TEXT EXCERPT
There was a time when I saw every Academy-Award nominated Best Film, Actor, Actress, and screenplay nominee before the awards presentation. But when Best Film nominees expanded from five to ten, what had been a game became a chore. I slacked off, and once I started to pick and choose, I started to be pickier, choosier. I wasn’t going to waste two hours on The Joker, no matter how many nominations it received.

The older I get, the more divergent my taste in films becomes vis-a-vis Oscar-bait. This year, I am particularly out of sync.

I tried—I truly tried—to watch Everything Everywhere All at Once, this year’s most nominated film (11). I give the movie credit for being properly titled, but having everything, everywhere all at once is not art. It is chaos. After half an hour of hyperactivity, I turned away and let my blood pressure settle.

Next up: The Banshees of Inisherin (9 nominations). I figured I’d love it. I’m Irish; it stars Colin Farrell. We set aside Christmas night to watch with great expectation. I managed to sit through the entire thing, albeit puzzled. The black humor, the irony, the deep meanings eluded me. Doesn’t filmmaking 101 teach that before you depict the deterioration of a relationship, you show its healthy bloom, so the audience knows what’s being lost? Does anyone believe these two oddballs were actually friends before they started setting fires and cutting off fingers? Does anyone care? I couldn’t see it, and definitely did not care. With the essential premise soured, what remained was simply dull horror.

BRIEF A
Pull out every line of the records below that contains the string "href".

Source texts of formatted documents:
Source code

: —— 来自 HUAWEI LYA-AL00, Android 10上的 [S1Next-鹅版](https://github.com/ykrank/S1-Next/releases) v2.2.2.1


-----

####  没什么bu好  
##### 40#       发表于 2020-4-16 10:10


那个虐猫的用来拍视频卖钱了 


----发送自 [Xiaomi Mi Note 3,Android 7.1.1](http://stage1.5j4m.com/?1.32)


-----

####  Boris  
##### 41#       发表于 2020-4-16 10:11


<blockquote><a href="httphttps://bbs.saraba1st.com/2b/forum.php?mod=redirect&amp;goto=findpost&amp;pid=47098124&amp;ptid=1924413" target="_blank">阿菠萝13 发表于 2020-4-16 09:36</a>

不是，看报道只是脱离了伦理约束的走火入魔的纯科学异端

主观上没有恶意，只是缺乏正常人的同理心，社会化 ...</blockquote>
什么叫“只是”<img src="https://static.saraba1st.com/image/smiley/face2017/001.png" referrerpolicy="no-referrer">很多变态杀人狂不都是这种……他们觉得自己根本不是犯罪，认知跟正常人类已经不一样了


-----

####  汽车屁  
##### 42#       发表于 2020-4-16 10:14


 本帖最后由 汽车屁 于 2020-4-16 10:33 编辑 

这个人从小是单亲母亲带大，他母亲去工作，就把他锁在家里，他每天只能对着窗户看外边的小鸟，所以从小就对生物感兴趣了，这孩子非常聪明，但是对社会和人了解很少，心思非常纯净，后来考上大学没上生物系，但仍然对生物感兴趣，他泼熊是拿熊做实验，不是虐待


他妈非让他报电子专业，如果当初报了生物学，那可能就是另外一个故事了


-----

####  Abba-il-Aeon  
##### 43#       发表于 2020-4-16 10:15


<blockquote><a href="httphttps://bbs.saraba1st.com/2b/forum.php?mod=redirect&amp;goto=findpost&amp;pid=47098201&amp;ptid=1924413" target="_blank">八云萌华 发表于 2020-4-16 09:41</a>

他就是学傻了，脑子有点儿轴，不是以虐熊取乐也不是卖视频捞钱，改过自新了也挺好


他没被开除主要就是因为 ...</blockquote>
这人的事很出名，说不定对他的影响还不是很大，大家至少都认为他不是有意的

BRIEF B
In the excerpt about Academy Award films, which night was set aside to watch The Banshees of Inisherin?

EXERCISE RESULT A
<blockquote><a href="httphttps://bbs.saraba1st.com/2b/forum.php?mod=redirect&amp;goto=findpost&amp;pid=47098124&amp;ptid=1924413" target="_blank">阿菠萝13 发表于 2020-4-16 09:36</a>
<blockquote><a href="httphttps://bbs.saraba1st.com/2b/forum.php?mod=redirect&amp;goto=findpost&amp;pid=47098201&amp;ptid=1924413" target="_blank">八云萌华 发表于 2020-4-16 09:41</a>

EXERCISE RESULT B
Christmas night.